Instructions for the task ->
Note each line in the data holding the string "命令可恢復停用的磁碟機連接埠" and report it.

*** Entries supplied ***

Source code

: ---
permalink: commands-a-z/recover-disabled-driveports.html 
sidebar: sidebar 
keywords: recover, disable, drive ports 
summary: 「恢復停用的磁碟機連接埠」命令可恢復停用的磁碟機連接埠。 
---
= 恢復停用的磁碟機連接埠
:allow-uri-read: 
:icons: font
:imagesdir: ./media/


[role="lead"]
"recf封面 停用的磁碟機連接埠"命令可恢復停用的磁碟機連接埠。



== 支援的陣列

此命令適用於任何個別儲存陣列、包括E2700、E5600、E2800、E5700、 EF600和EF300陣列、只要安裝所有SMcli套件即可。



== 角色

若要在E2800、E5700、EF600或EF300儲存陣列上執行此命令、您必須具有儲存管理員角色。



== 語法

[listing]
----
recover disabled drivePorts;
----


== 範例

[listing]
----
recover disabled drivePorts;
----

*** End of Entries supplied ***

Output of the task ->
summary: 「恢復停用的磁碟機連接埠」命令可恢復停用的磁碟機連接埠。 
"recf封面 停用的磁碟機連接埠"命令可恢復停用的磁碟機連接埠。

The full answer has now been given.